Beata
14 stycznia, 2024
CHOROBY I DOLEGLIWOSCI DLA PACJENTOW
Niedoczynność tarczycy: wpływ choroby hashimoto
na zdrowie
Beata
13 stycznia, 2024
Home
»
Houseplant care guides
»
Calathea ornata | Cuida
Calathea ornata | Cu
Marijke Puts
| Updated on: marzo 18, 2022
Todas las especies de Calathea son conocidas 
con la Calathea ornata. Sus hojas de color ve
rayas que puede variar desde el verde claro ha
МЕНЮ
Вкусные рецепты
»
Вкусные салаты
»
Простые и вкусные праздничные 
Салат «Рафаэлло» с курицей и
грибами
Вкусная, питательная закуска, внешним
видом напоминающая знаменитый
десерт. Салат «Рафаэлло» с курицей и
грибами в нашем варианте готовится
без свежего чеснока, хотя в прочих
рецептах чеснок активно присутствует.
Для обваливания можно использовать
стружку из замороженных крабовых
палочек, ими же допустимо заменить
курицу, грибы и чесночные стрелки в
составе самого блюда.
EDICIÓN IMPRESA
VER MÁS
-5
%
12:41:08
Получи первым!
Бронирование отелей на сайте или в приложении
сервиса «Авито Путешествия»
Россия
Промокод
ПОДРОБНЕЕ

============================================================

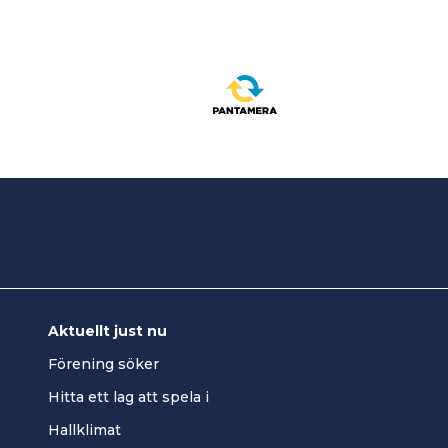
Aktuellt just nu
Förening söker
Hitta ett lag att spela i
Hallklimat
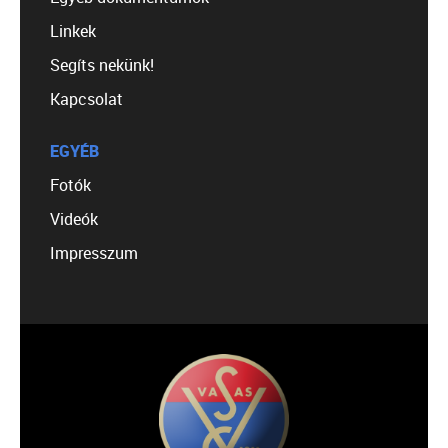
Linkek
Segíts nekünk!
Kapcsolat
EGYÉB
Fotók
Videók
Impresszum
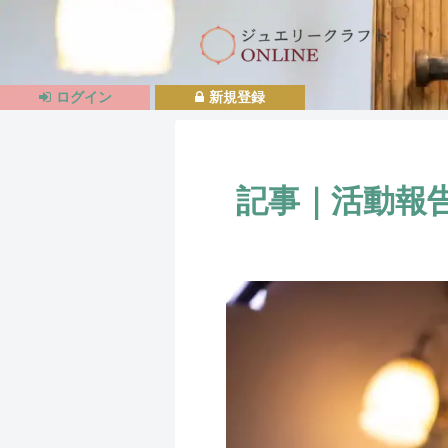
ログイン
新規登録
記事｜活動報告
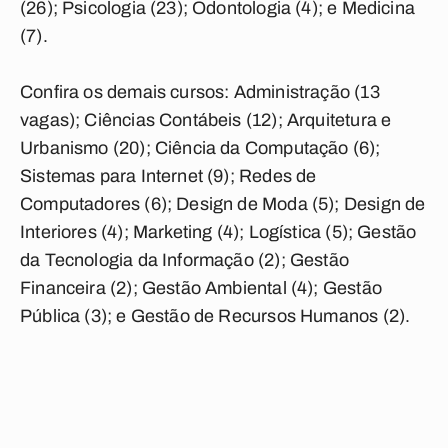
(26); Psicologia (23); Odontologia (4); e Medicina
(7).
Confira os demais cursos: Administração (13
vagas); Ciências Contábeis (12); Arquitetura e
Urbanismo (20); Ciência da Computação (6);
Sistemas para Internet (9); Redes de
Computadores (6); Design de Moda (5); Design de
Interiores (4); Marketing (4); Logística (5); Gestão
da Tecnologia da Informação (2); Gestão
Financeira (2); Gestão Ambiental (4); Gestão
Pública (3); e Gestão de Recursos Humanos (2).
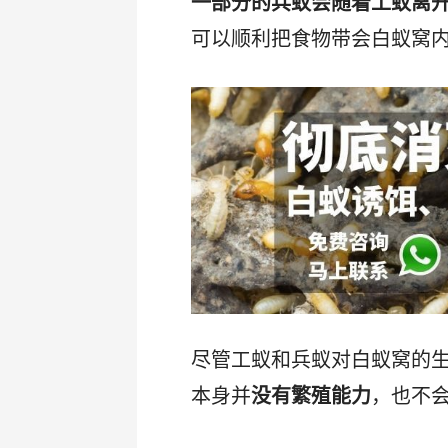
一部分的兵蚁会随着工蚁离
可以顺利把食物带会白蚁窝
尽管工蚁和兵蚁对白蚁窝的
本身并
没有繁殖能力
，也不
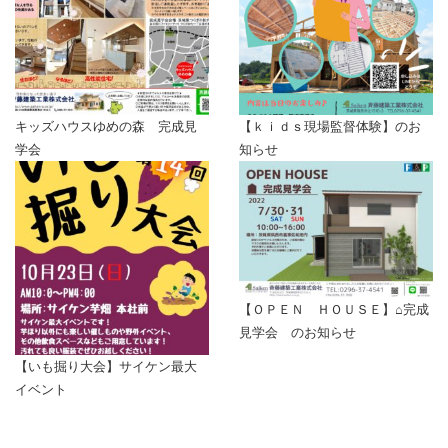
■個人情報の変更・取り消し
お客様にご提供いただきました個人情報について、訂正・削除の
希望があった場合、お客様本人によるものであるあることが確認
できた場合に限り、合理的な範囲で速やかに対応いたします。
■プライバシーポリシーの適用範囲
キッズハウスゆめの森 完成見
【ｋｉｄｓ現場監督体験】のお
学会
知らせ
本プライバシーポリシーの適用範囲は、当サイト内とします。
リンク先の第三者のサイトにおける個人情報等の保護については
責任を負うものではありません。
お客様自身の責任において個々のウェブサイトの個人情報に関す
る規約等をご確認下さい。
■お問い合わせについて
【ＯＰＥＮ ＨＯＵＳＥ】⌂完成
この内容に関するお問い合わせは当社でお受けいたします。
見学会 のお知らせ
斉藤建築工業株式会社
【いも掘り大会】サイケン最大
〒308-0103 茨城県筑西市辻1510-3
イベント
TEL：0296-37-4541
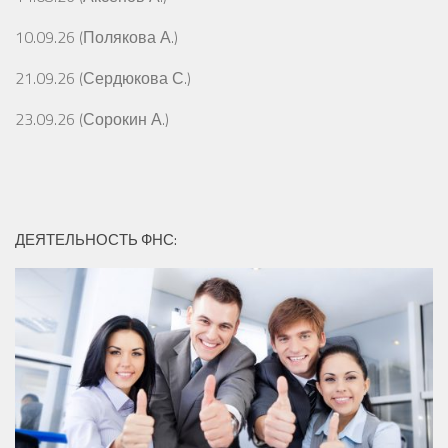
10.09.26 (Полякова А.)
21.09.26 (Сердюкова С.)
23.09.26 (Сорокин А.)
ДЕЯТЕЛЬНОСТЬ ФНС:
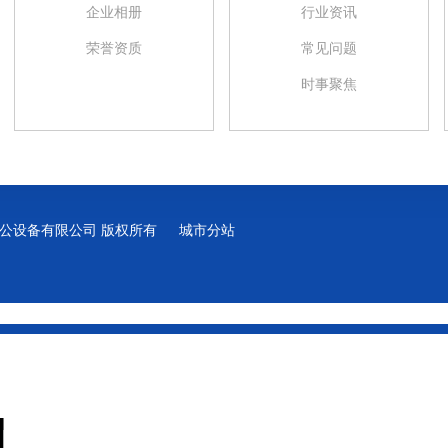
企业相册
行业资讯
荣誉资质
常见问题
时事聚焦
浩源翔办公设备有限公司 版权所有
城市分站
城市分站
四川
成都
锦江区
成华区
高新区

============================================================

• _Assignment_: Filter the entries above down to the lines containing the word "Gestão".

• _Your response_:
Interiores (4); Marketing (4); Logística (5); Gestão
da Tecnologia da Informação (2); Gestão
Financeira (2); Gestão Ambiental (4); Gestão
Pública (3); e Gestão de Recursos Humanos (2).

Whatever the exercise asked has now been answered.